Notes Toward an Understanding of the U.S. Market in Foreign LL.M. Students: From the British Empire and the Inns of Court to the U.S. LL.M.
Indiana Journal of Global Legal Studies, Vol. 22, No. 1, Winter 2015
14 Pages Posted: 16 Jan 2015 Last revised: 30 Jan 2015
Date Written: January 14, 2015
Abstract
This article, a comment on Mindie Lazarus-Black and Julie Globokar’s empirically-based article on “Foreign Attorneys in U.S. LL.M. Programs: Who’s In, Who’s Out, and Who They Are,” seeks to situate U.S. foreign-oriented LLM (and more generally graduate law) programs within a global and even imperial logic.
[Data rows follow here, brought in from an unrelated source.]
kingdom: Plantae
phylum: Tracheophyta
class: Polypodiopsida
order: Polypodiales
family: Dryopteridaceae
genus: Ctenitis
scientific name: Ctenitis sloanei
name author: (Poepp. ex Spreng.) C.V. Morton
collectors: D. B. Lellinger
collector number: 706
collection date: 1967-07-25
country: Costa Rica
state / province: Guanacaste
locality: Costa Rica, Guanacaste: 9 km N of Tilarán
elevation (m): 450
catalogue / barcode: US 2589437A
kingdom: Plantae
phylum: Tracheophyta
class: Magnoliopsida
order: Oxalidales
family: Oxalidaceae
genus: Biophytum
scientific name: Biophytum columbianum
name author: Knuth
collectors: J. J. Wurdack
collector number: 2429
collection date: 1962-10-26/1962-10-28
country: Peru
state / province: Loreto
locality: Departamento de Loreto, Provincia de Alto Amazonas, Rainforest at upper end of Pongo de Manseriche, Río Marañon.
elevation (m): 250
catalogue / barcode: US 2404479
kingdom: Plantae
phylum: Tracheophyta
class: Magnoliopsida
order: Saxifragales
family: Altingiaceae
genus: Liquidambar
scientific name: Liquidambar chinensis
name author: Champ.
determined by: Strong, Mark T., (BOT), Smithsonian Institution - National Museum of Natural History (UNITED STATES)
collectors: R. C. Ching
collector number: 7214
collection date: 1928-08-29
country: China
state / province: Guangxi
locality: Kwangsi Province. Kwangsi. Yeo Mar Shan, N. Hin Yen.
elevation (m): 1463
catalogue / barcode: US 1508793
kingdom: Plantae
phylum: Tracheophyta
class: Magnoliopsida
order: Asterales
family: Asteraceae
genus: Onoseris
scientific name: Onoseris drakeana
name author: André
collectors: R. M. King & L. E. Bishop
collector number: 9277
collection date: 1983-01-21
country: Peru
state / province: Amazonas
Rather than seeing them as simply programs of access to the “best” or most modern legal education, it suggests that the global market in legal education relates to competition among nations for global hegemony, the reproduction of local hierarchies, and the reinforcement of the power of the “universals” of the dominant powers – in particular, those of the United States. It also shows the continuity of today’s market allocation of law degrees with the colonial era when, for example, the British sought to co-opt colonial elites by educating them in England and then including them within the colonial governance structure (which was used by those elites to reinforce their local status as well). The article is not meant to denounce the process, only to suggest that we need to recognize the implications of this hierarchical market and competition. The market is of course about revenues, but is also strongly implicated in issues of foreign relations.